**Task brief**
Please return every line of the records below that contains the word "uploads".

*** Material for the task ***

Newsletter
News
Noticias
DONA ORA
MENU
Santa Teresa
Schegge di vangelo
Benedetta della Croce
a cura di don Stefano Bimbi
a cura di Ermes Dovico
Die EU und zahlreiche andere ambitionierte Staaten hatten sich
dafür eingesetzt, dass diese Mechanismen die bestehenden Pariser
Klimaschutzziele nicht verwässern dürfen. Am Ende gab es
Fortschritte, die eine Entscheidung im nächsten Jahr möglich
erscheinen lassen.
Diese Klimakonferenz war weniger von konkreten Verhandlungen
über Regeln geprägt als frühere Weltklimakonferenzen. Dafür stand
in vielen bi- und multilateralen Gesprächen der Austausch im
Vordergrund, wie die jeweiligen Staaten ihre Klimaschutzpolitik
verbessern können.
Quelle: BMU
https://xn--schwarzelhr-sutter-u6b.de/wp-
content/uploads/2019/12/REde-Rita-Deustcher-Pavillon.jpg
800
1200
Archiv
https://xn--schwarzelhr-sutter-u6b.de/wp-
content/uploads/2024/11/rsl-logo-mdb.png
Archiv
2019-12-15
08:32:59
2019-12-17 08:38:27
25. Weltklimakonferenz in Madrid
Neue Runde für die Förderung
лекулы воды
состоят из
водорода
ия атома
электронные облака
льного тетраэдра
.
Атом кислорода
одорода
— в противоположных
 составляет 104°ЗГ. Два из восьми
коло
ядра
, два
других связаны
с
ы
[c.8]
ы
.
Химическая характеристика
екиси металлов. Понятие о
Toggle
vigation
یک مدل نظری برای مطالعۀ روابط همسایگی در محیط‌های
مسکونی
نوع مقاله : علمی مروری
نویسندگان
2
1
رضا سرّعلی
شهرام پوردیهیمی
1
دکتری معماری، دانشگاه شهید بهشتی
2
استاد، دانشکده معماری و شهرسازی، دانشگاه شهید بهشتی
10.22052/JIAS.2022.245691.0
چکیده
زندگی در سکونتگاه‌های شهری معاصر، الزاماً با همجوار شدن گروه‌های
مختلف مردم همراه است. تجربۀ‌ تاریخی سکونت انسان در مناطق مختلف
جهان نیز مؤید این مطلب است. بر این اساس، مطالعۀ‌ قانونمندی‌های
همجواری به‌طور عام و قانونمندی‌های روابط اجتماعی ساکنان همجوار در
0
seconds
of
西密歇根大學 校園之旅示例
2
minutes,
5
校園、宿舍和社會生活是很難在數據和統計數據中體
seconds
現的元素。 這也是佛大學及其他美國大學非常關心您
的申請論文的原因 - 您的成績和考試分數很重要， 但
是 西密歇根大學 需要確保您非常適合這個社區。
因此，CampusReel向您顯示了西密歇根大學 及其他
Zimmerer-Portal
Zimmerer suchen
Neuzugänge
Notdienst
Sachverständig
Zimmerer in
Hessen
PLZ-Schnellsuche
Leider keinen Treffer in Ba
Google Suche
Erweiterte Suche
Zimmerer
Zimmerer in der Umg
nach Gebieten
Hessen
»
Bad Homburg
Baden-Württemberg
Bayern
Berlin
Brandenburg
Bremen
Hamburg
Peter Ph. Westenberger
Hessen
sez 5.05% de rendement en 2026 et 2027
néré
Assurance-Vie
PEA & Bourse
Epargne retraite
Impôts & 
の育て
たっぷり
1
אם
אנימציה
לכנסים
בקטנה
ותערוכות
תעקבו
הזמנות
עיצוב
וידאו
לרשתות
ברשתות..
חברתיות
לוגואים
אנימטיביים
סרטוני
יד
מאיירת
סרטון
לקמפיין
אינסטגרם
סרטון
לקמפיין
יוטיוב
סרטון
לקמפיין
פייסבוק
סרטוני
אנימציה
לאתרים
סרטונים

***

**Output for this task**
content/uploads/2019/12/REde-Rita-Deustcher-Pavillon.jpg
content/uploads/2024/11/rsl-logo-mdb.png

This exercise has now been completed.